_THE PROBLEM_
Retype every record exactly. Skip the images.

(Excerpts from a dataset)
= Beginning of Section =

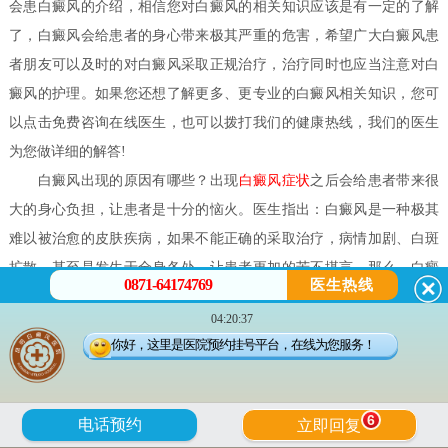
会患白癜风的介绍，相信您对白癜风的相关知识应该是有一定的了解
了，白癜风会给患者的身心带来极其严重的危害，希望广大白癜风患
者朋友可以及时的对白癜风采取正规治疗，治疗同时也应当注意对白
癜风的护理。如果您还想了解更多、更专业的白癜风相关知识，您可
以点击免费咨询在线医生，也可以拨打我们的健康热线，我们的医生
为您做详细的解答!
白癜风出现的原因有哪些？
出现
白癜风症状
之后会给患者带来很
大的身心负担，让患者是十分的恼火。医生指出：白癜风是一种极其
难以被治愈的皮肤疾病，如果不能正确的采取治疗，病情加剧、白斑
扩散，甚至是发生于全身各处，让患者更加的苦不堪言。那么，
白癜
0871-64174769
医生热线
风出现的原因有哪些？
04:20:37
白癜风出现的原因有哪些？
你好，这里是医院预约挂号平台，在线为您服务！
1、黑色素细胞自毁因素：酪氨酸、铜离子相对缺乏因素说黑色素
的产生过程是一个复杂的生物化学过程。而多巴既是黑色素又是肾上
6
电话预约
立即回复
腺素的前身，均来源于酪氨酸，经酪氨酸氧化而成。当精神紧张时会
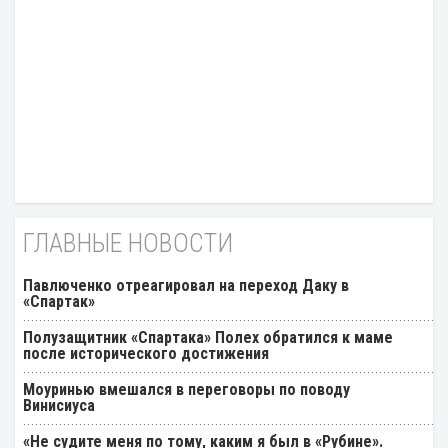
ГЛАВНЫЕ НОВОСТИ
Павлюченко отреагировал на переход Даку в
«Спартак»
Полузащитник «Спартака» Полех обратился к маме
после исторического достижения
Моуринью вмешался в переговоры по поводу
Винисиуса
«Не судите меня по тому, каким я был в «Рубине».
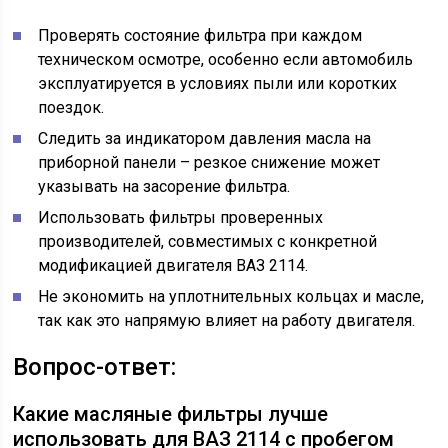
Проверять состояние фильтра при каждом
техническом осмотре, особенно если автомобиль
эксплуатируется в условиях пыли или коротких
поездок.
Следить за индикатором давления масла на
приборной панели – резкое снижение может
указывать на засорение фильтра.
Использовать фильтры проверенных
производителей, совместимых с конкретной
модификацией двигателя ВАЗ 2114.
Не экономить на уплотнительных кольцах и масле,
так как это напрямую влияет на работу двигателя.
Вопрос-ответ:
Какие масляные фильтры лучше
использовать для ВАЗ 2114 с пробегом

= End of Section =

_REPLY TO THE TASK_
会患白癜风的介绍，相信您对白癜风的相关知识应该是有一定的了解
了，白癜风会给患者的身心带来极其严重的危害，希望广大白癜风患
者朋友可以及时的对白癜风采取正规治疗，治疗同时也应当注意对白
癜风的护理。如果您还想了解更多、更专业的白癜风相关知识，您可
以点击免费咨询在线医生，也可以拨打我们的健康热线，我们的医生
为您做详细的解答!
白癜风出现的原因有哪些？
出现
白癜风症状
之后会给患者带来很
大的身心负担，让患者是十分的恼火。医生指出：白癜风是一种极其
难以被治愈的皮肤疾病，如果不能正确的采取治疗，病情加剧、白斑
扩散，甚至是发生于全身各处，让患者更加的苦不堪言。那么，
白癜
0871-64174769
医生热线
风出现的原因有哪些？
04:20:37
白癜风出现的原因有哪些？
你好，这里是医院预约挂号平台，在线为您服务！
1、黑色素细胞自毁因素：酪氨酸、铜离子相对缺乏因素说黑色素
的产生过程是一个复杂的生物化学过程。而多巴既是黑色素又是肾上
6
电话预约
立即回复
腺素的前身，均来源于酪氨酸，经酪氨酸氧化而成。当精神紧张时会
ГЛАВНЫЕ НОВОСТИ
Павлюченко отреагировал на переход Даку в
«Спартак»
Полузащитник «Спартака» Полех обратился к маме
после исторического достижения
Моуринью вмешался в переговоры по поводу
Винисиуса
«Не судите меня по тому, каким я был в «Рубине».
Проверять состояние фильтра при каждом
техническом осмотре, особенно если автомобиль
эксплуатируется в условиях пыли или коротких
поездок.
Следить за индикатором давления масла на
приборной панели – резкое снижение может
указывать на засорение фильтра.
Использовать фильтры проверенных
производителей, совместимых с конкретной
модификацией двигателя ВАЗ 2114.
Не экономить на уплотнительных кольцах и масле,
так как это напрямую влияет на работу двигателя.
Вопрос-ответ:
Какие масляные фильтры лучше
использовать для ВАЗ 2114 с пробегом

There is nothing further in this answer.